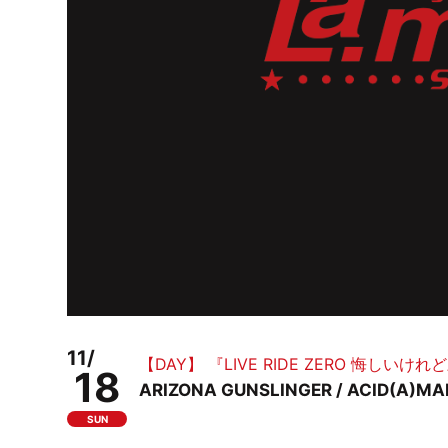
11/
【DAY】 『LIVE RIDE ZERO 悔しい
18
ARIZONA GUNSLINGER / ACID(A)
SUN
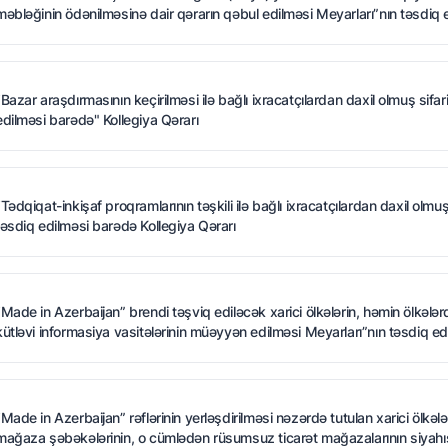
məbləğinin ödənilməsinə dair qərarın qəbul edilməsi Meyarları”nın təsdiq 
net of
istry
“Bazar araşdırmasının keçirilməsi ilə bağlı ixracatçılardan daxil olmuş sifar
edilməsi barədə" Kollegiya Qərarı
an
“Tədqiqat-inkişaf proqramlarının təşkili ilə bağlı ixracatçılardan daxil olmuş
təsdiq edilməsi barədə Kollegiya Qərarı
“Made in Azerbaijan” brendi təşviq ediləcək xarici ölkələrin, həmin ölkələrd
kütləvi informasiya vasitələrinin müəyyən edilməsi Meyarları”nın təsdiq e
“Made in Azerbaijan” rəflərinin yerləşdirilməsi nəzərdə tutulan xarici ölkə
mağaza şəbəkələrinin, o cümlədən rüsumsuz ticarət mağazalarının siyahıs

EXERCISE: Each record should be printed again precisely, though not its pictures.

OUTPUT OF THE TASK:
11/
【DAY】 『LIVE RIDE ZERO 悔しい
18
ARIZONA GUNSLINGER / ACID(A)
SUN
məbləğinin ödənilməsinə dair qərarın qəbul edilməsi Meyarları”nın təsdiq 
net of
istry
“Bazar araşdırmasının keçirilməsi ilə bağlı ixracatçılardan daxil olmuş sifar
edilməsi barədə" Kollegiya Qərarı
an
“Tədqiqat-inkişaf proqramlarının təşkili ilə bağlı ixracatçılardan daxil olmuş
təsdiq edilməsi barədə Kollegiya Qərarı
“Made in Azerbaijan” brendi təşviq ediləcək xarici ölkələrin, həmin ölkələrd
kütləvi informasiya vasitələrinin müəyyən edilməsi Meyarları”nın təsdiq e
“Made in Azerbaijan” rəflərinin yerləşdirilməsi nəzərdə tutulan xarici ölkə
mağaza şəbəkələrinin, o cümlədən rüsumsuz ticarət mağazalarının siyahıs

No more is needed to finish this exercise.